Les marins de l’Exeter, un navire de la British Royal Navy, se lèvent ce matin dans la fumée des bombardements. Cette nuit, ils ont coulé un bateau du Troisième Reich, et cela sans le soutien tant attendu de la Royal Air Force. La tempête empêchait les bombardiers d'agir, et les marins avaient dû se débrouiller tout seuls. Les tirs fusaient au-dessus de leur tête, la pluie détrempait le sol et leur obscurcissait la vue, c'était un enfer qui ne semblait vouloir finir. William est encore ébranlé par la violence de la nuit. Il serre son chat fort contre lui. Jusqu'à l'aube, la pauvre bête courait en tous sens sur le ponton, affolée par le tir des canons. Mais ce matin, le ciel est bleu, et le navire allemand submergé, caché quelque part sous la mer huileuse. Les marins de l'Exeter sont ravis, ils seront honorés tout à l'heure par la visite du Premier ministre en personne, Winston Churchill.

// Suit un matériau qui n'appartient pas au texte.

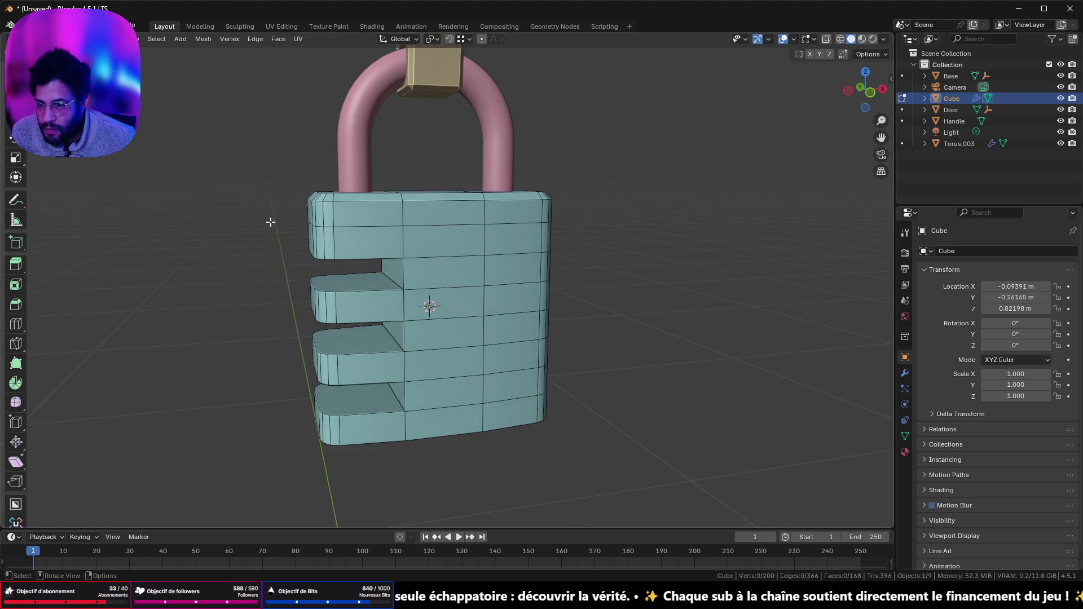
{"action": "left_click", "coordinate": [330, 345], "text": "alt"}
{"action": "middle_click_drag", "start_coordinate": [330, 344], "coordinate": [355, 314]}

Le chat de William était présent lors de cette visite. Son chat a eu une lourde mission à réaliser ainsi que des tâches difficiles à accomplir. « Tu as bien fait, tu as très bien fait », chuchote le marin dans l’oreille de son chat. Son chat était chargé de la lutte antiparasitaire du navire et de chasser les souris et les rats qui se nichent dans les dépôts chauds du navire. Ces pestes peuvent s’attaquer aux denrées et transmettre des maladies, sans compter qu’ils rongent les cordes et la coque du bateau. Sur un navire de guerre, leur présence est un fléau. En revanche, William a trouvé le meilleur des compagnons pour naviguer. Un chat ! Il dort avec lui, se réveille à ses côtés. Son chat ne le quitte jamais. Les deux amis se sont vite apprivoisés et ne se connaissent pas depuis bien longtemps. Cette pratique existait déjà depuis le temps de l’ancienne Égypte, il y a plus de 8000 ans. Les chats ont toujours été de parfaits compagnons pour les Égyptiens qui naviguaient sur le Nil. William n’aime pas tous les animaux. Il se méfie des mouettes qui représentent, selon lui, l’âme d’un mort. Il déteste également les lapins. D’ailleurs, aucun marin n’est autorisé à parler de lapin à bord du bateau. Sur un bateau, ça porte malheur, et si l’on veut parler de cet animal, on parle alors « d’un animal aux grandes oreilles ». Pour William, son chat est son meilleur allié. Il ne porte pas vraiment de nom, mais il répond aux sifflements de William.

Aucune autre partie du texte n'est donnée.